Prior to enactment of the CWA, the Federal Water Pollution Control Act of 1948 provided the basis regulation and: 1) establishment of a regulatory framework to pollutants discharge control in the jurisdictional waters of the US; 2) formative basis to Environmental Protection Agency (EPA) policy and administration; 3) a system of standards to audit and control of contaminants; 4) codified restrictions on use of waterways; 5) financial allocation guidelines to planning of municipal construction of sewage and related facilities; and 6) procedure to surface water pollution response. Oil spillage is part of the surface-water-quality index definition of primary water pollutants in addition to heavy metals, synthetic organic compounds, and dissolved solids.

By 1990 the Oil Pollution Act 33 U.S.C. §2701 et seq. amended the CWA to include Spill Prevention Control and Countermeasure Plans for oil transport in waterways, as well as compliance audit, mandated by state EPAs or Departments of Environmental Management (DEMs). Monitoring of Total Maximum or Daily Loads (TMDL) is part of the state-by-state strategy for the control and reporting of industrial pollutant flows in waterways. Distributors and indirect dischargers involved in the treatment of effluents such as chemicals, oils, and waste, must perform those processes in accordance with the standards laid forth by EPA federal regulation.

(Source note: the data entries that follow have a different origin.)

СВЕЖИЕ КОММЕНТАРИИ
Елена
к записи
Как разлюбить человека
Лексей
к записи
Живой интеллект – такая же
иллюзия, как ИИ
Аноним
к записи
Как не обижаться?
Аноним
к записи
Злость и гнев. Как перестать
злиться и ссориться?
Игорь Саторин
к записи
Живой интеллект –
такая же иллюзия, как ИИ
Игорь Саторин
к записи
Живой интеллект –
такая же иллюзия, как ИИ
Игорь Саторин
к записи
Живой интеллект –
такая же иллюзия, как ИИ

Wetlands defined in the CWA classify types of wetlands preserves, and abatement and control measures allowed by classification. Other regulatory guidelines to the CWA provide for rules to: groundwater contamination; combined sewer overflow; and farm run-off. The Coastal Zone Management Act 16 U.S.C. ch. 33 § 1451 – 1464 (1972) furthers regulatory enforcement of the management and use of ocean and great lake fronts. The Safe Drinking Water Act (SDWA) 42 U.S.C. §300f et seq. (1974) supports public health administration in Food & Drug Administration (FDA) control of municipal waterways in accordance with EPA rules to testing of drinking water for microbial pathogens, oil and other chemicals such as pesticides.

The Comprehensive Environmental Response, Compensation, and Liability Act 42. U.S.C. §9601–9675 (1982) Superfund policy for taxation of chemicals is a system of federal accountability which allows the EPA to monitor and fine non-compliant entities. The decision by the appellate court to refuse the easement allowing for construction permit of DAPL, is in part based on Energy Transfer Partners inability to follow CERCLA guidelines. CERCLA sets limits to pollution in compliance with U.S. federal government regulatory rules, and serves to determine the scope of liability companies sustain for contamination of the environment, in cases involving oil spills and other toxic releases in federal waterways.

Superfund also involves a public action warning system to mitigate exposure. The policy is intended to leverage EPA compliance for long-term remediation of risk, and legal representation on behalf of the public good. EPA enforcement of protections of waterways from manufactured chemicals, oil, pesticides etc., and waste disposal of those products follows CERCLA guidelines.

DAPL: A Tribal-Public Choice

During the DAPL protests, the question has been effectively asked, “so is it federal land or Sioux land?”, pointing to the issue of sovereignty bound with a protest waged against big oil, and the threat of toxic tort violations to reservation waterways. In a Native American Indian political context undergoing change, the opportunity to restate Treaty rights asserts an interest in consolidation of adjacent lands to reservation governance for the protection and betterment of those natural reserves and waterways, through the enforcement of federal regulatory legislation. Such as scenario would put the federally recognized tribal nation in the role of political leadership; prioritizing an agenda of federal land and waterways preservation and conservation, and participatory governance of the region with private land owners.